Taken together, these miRNA changes, including differential expression of let-7, miR-302, and miR-30 families (Table S7
), indicate that the HH20 to HH25 developmental window may be a critical transition phase in which multipotent NC cells begin to differentiate to form the various tissues of the face. In addition, given that a number of miRNAs related to let-7 and cellular differentiation are only up-regulated in the chicken and quail at HH25 (Table S7
), the timing of this transition may be slightly delayed in the morphologically different duck, perhaps allowing a more prolonged period of proliferation. This is consistent with current theories that differential regions and levels of proliferation can influence the depth, width, and curvature of the beak 
and that miRNAs function during the transitions between different cellular states 
We evaluated one miRNA:mRNA target pair. We speculated that differences in miR-222 levels in the duck versus chicken at HH25 could regulate morphological differences in the beak via its target, the cell cycle regulator p27KIP1
. Our hypothesis was that higher levels of miR-222 in HH25 duck, and the resulting decrease of p27 protein, would result in an increased proliferation level. On the other hand, lower miR-222 levels in the beaked chicken and quail could lead to a release of p27 repression and a consequent decrease in proliferation. This model is in agreement with previous analyses that identified higher proliferation levels in HH26-HH31 duck bills compared to chicken beaks 
. Our analyses of p27 protein and mRNA levels agree with this model: p27 protein is expressed at similar levels in the FNP of the chicken and duck while they are morphologically similar. By HH25, when species-specific morphologies are evident, p27 protein levels are dramatically different in the chicken and duck, in patterns consistent with alterations in miR-222 expression levels. These protein changes are not associated with changes in p27
mRNA, indicating that post-transcriptional mechanisms (such as miRNA inhibition) are important for proper regulation of this cell cycle regulator.

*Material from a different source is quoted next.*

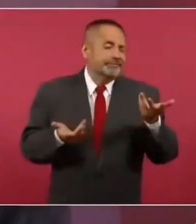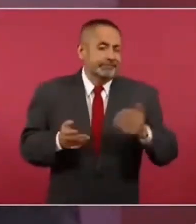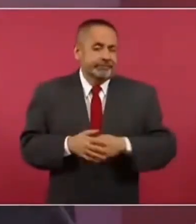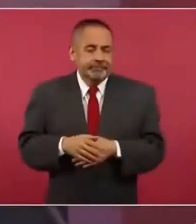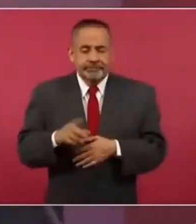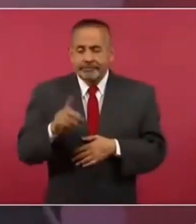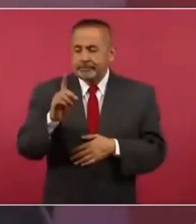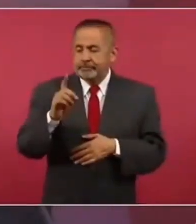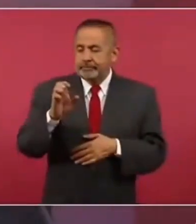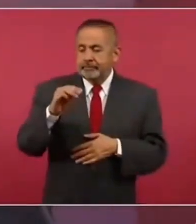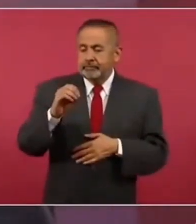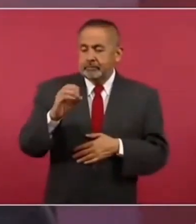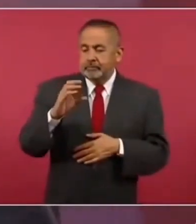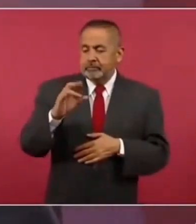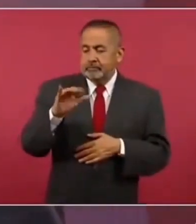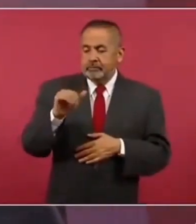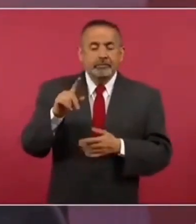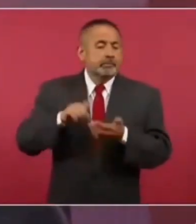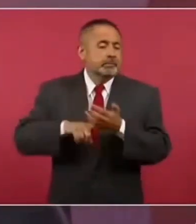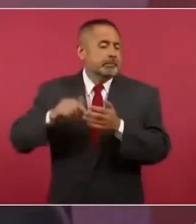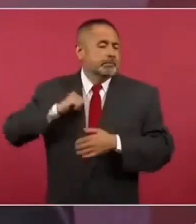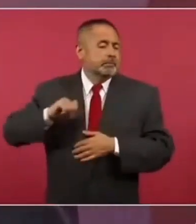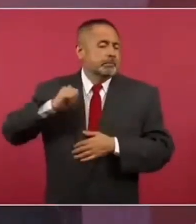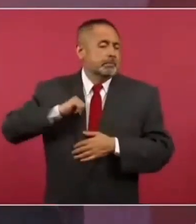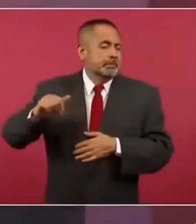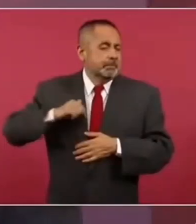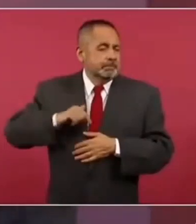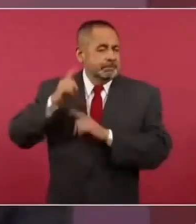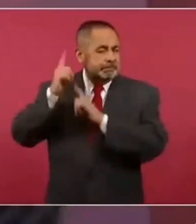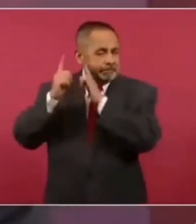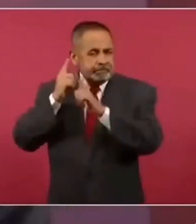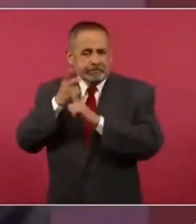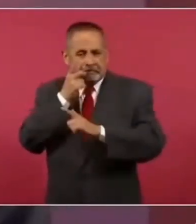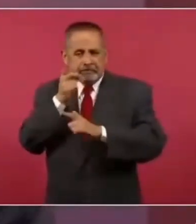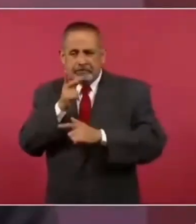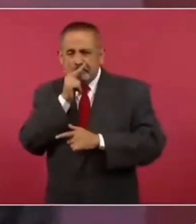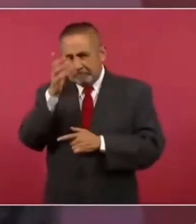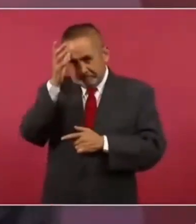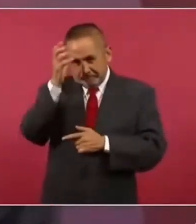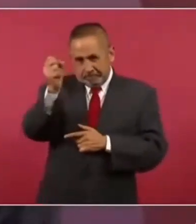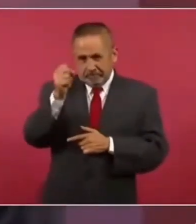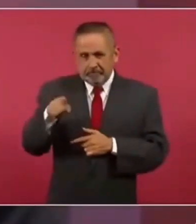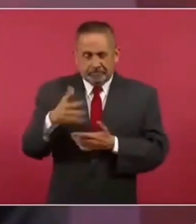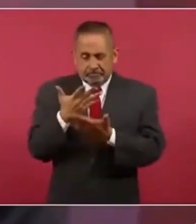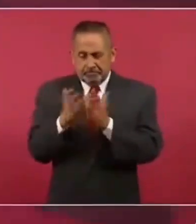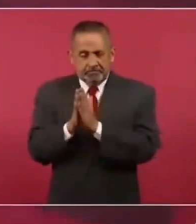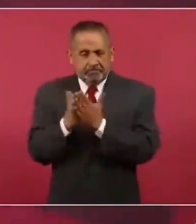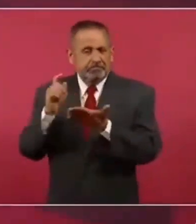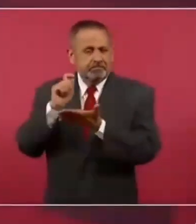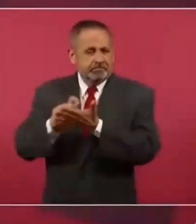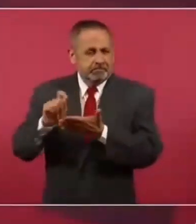definió desde la época de Aristóteles y como lo dice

While it is clear that changes in mRNA levels of the BMP/TGF-beta, calmodulin, and Wnt signaling pathways influence beak morphology 
, and it is very likely that many more mRNAs differ across this developmental window, miRNAs add another layer to the regulation of species-specific morphogenesis. Our study provides the first insights into which specific miRNAs play roles in facial morphogenesis and the developmental processes that they may regulate.